### Tekstfragment
********************

Type plan: bestemmingsplan
Naam van het plan: Boxmeer-centrum
Status: vastgesteld
Plan identificatie: NL.IMRO.0756.BP13BmrCentrum-VG01

Artikel 3 Bedrijf

3.1 Bestemmingsomschrijving

De voor “Bedrijf” aangewezen gronden zijn bestemd voor:
 
a.
 
1. een garagebedrijf ter plaatse van de aanduiding ‘garage’;
 
2. een tankstation, wasstraat, shop en garage ter plaatse van de aanduiding ‘specifieke vorm van bedrijf – tankstation’;
 
b. bedrijfswoning met bijbehorende bouwwerken;
 
c. productiegebonden detailhandel;
 
d. nutsvoorzieningen ter plaatse van de aanduiding ‘nutsvoorziening’;
 
e. waterhuishoudkundige voorzieningen, waterlopen en waterpartijen, alsmede (ondergrondse) waterbergings- en infiltratievoorzieningen; met de daarbij behorende:
 
f. tuinen, erven en terreinen;
 
g. parkeervoorzieningen;
 
h. groenvoorzieningen;
 
i. bouwwerken en bouwwerken, geen gebouwen zijnde.

********************

### Te onderzoeken gegevens

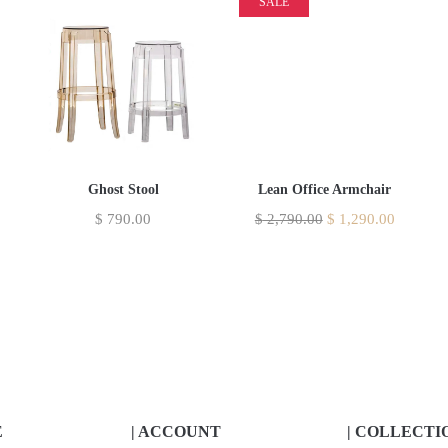
SALE
Ghost Stool
Lean Office Armchair
$
790.00
$
2,790.00
$
1,290.00
E
| ACCOUNT
| COLLECTI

********************

### Opdrachtdoel
Wijzig in het bestemmingsplan het gedeelte dat begint met "c. productiegebonden detailhandel;" en doorloopt tot en met "geen gebouwen zijnde.": vervang "groenvoorzieningen" door "speelvoorzieningen" en schrijf dat gedeelte opnieuw uit.

### Uitwerking
c. productiegebonden detailhandel;
 
d. nutsvoorzieningen ter plaatse van de aanduiding ‘nutsvoorziening’;
 
e. waterhuishoudkundige voorzieningen, waterlopen en waterpartijen, alsmede (ondergrondse) waterbergings- en infiltratievoorzieningen; met de daarbij behorende:
 
f. tuinen, erven en terreinen;
 
g. parkeervoorzieningen;
 
h. speelvoorzieningen;
 
i. bouwwerken en bouwwerken, geen gebouwen zijnde.